The influence of fracturing fluid temperature and viscosity on the migration and distribution of proppants within a fracture

This work presents a numerical study incorporating the impact of temperature variations along the fracture on the viscosity of fracturing fluids and consequently on proppant distribution in hydraulic fracturing. Traditional models have not considered non-uniform temperature distributions, resulting in less accurate predictions of proppant migration and distribution. The proposed model integrates the thermal variations to enhance the understanding of proppant dynamics under realistic field conditions. The proposed model is validated through physical experiments, demonstrating significant differences in proppant placement due to temperature- induced viscosity changes. Our results show that proppant distribution is substantially affected by lower temperatures at the fracture opening and higher temperatures at the distal end, contrasting sharply with distribution patterns observed under uniform viscosity conditions.

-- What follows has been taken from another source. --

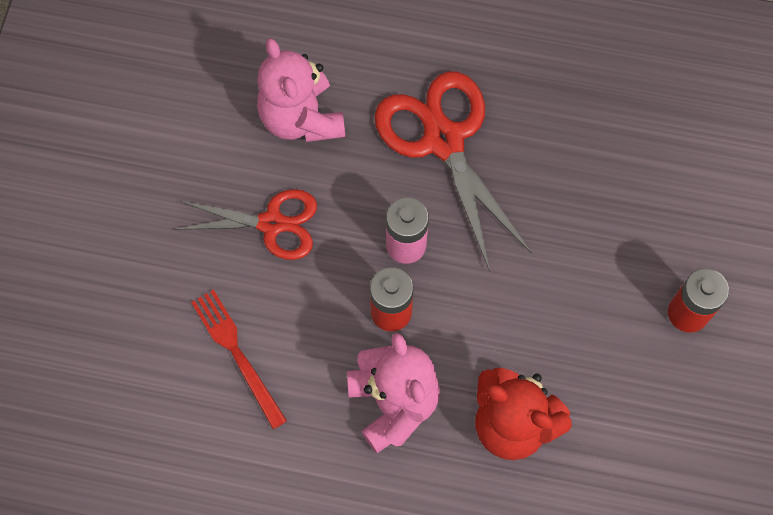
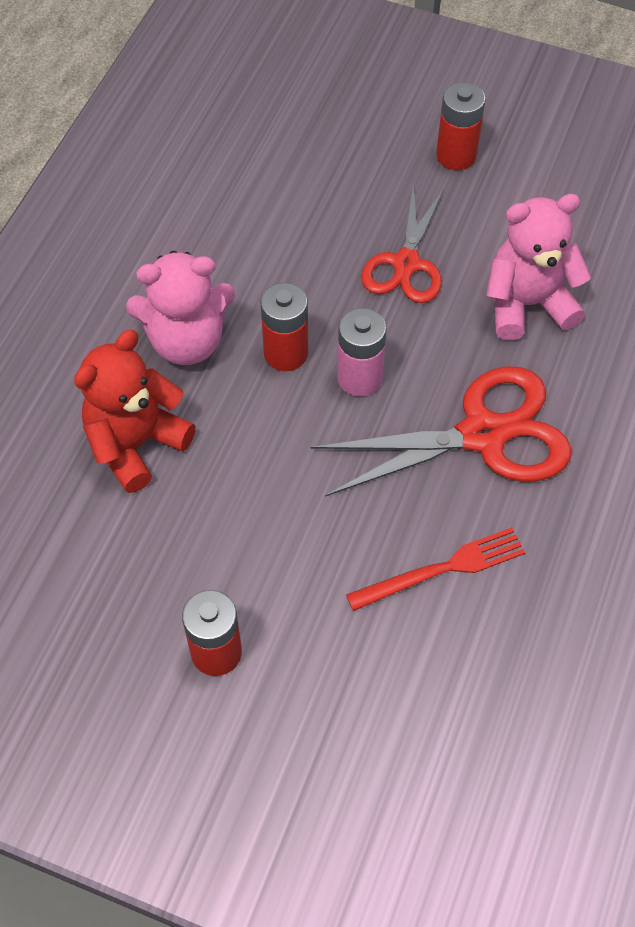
camera: 100 degrees right, 10 degrees down
red fork [191,289,287,429] -> red fork moved to [346,527,525,611]
none -> red battery [436,82,486,170]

As the temperature at the fracture opening decreases, the viscosity of the fracturing fluid increases, enhancing its capacity to transport proppant. The increased viscosity facilitates the transport of proppant deeper into the fracture, resulting in a reduction of the total amount of proppant near the fracture opening and a smaller stacking angle compared to those observed at fixed viscosities of 10, 100, and 200 mPa sThe findings offer critical insights into the mechanics of proppant flow, holding substantial theoretical and practical implications for optimizing hydraulic fracturing treatments.